Work task 1:
Translate into French this sentence from the passage on NewsGuard: "It’s hard to trust in the system that we’ve given ourselves."
Work task 2:
According to the passage on NewsGuard, how many years did the writer spend at the CIA?

Source extract:

Antiwar.com’s editors have elected to simply ignore NewsGuard. Robert Scheer has done the same. After a lengthy and well-documented defense of the news that has appeared on ScheerPost, much of which was written by Pulitzer Prize-winning former New York Times Middle East Bureau Chief Chris Hedges, Scheer elected to ignore the company.
I know many of these people. Washington is a small town. Having spent 15 years at the CIA and another two-and-a-half on the Senate Foreign Relations Committee staff, I’ve gotten to know a lot of the players in government.
I can tell you that they are as cynical and as dangerous as they seem. They are also the hypocrites they appear to be. Their thirst for power, and, once they have that, money, is exactly what you would expect of sociopaths who have climbed to the top of their fields on the backs of those around them.
Keep in mind that these “arbiters of truth” are the same men who have led us into false wars, who have gleefully violated even the most basic human rights and civil liberties, and who have made untold riches doing it. We must not trust them.
After all, they think so little of us that they won’t respect the constitutional rights and freedoms that are not even theirs to take away. I, for one, will not take my orders from the likes of Deep State veterans, militarists and credibly accused liars Mike Hayden, Tom Ridge, Anders Rasmussen or the former corporate journalists who employ them.
In the meantime, we must all support Consortium News’s David versus the Pentagon’s and NewsGuard’s Goliath. It’s hard to trust in the system that we’ve given ourselves. But that’s what we have to do here. And in the meantime, I will remain a loyal and regular reader of ScheerPost, Consortium News, antiwar.com, The Grayzone and others who have the guts to give me the truthful and independent news I need. You should, too.

Extracted records:

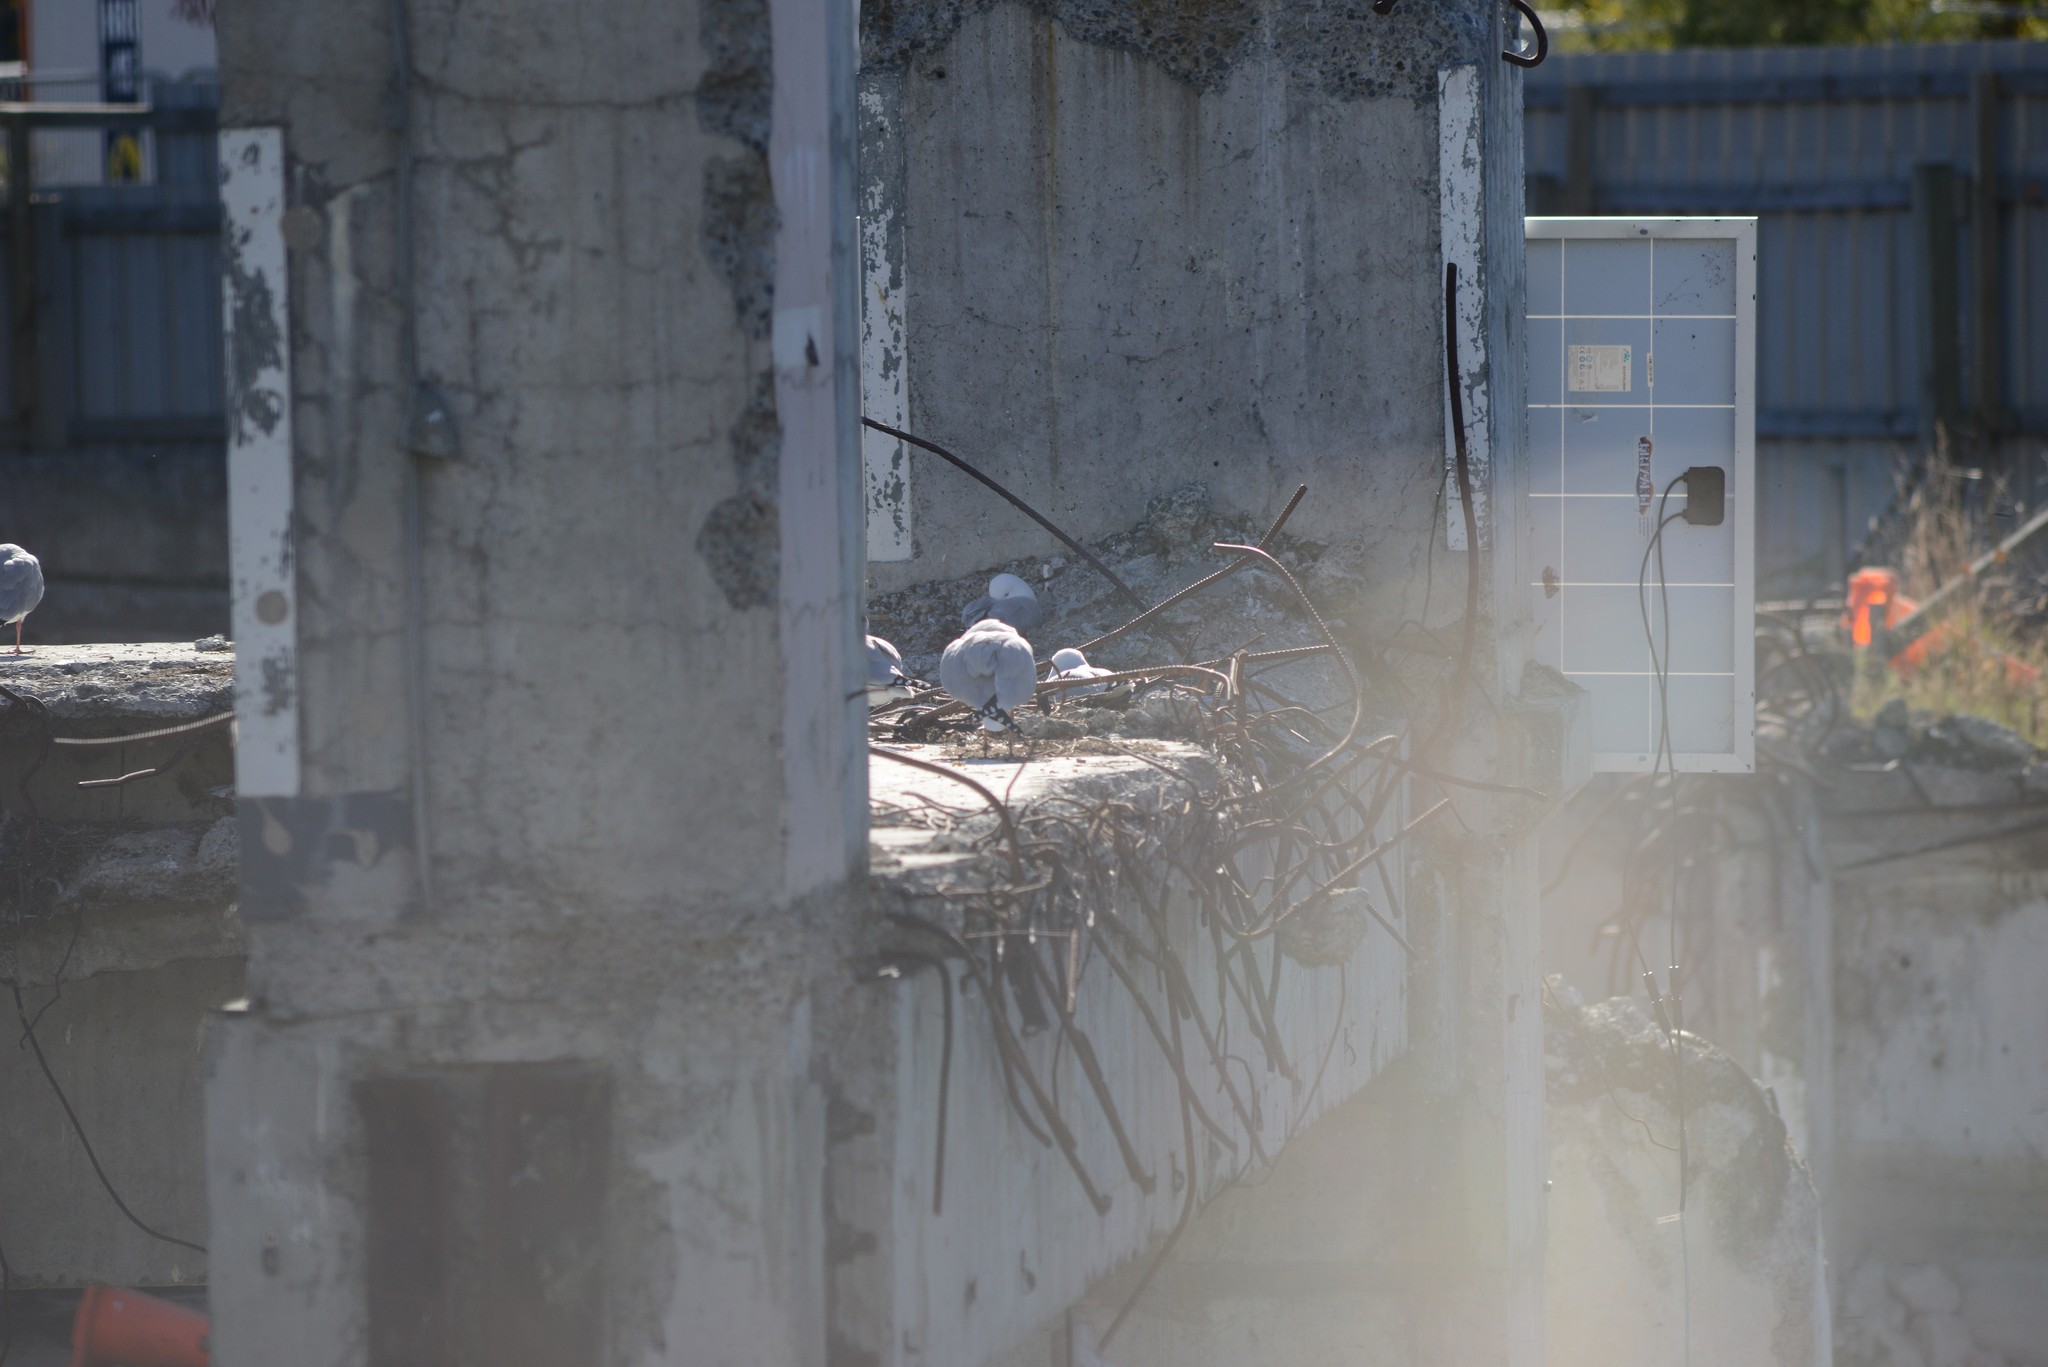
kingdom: Animalia
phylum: Chordata
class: Aves
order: Charadriiformes
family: Laridae
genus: Chroicocephalus
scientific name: Chroicocephalus novaehollandiae
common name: Silver gull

Your solution 1:
Il est difficile de faire confiance au système que nous nous sommes donné.

Your solution 2:
15 years.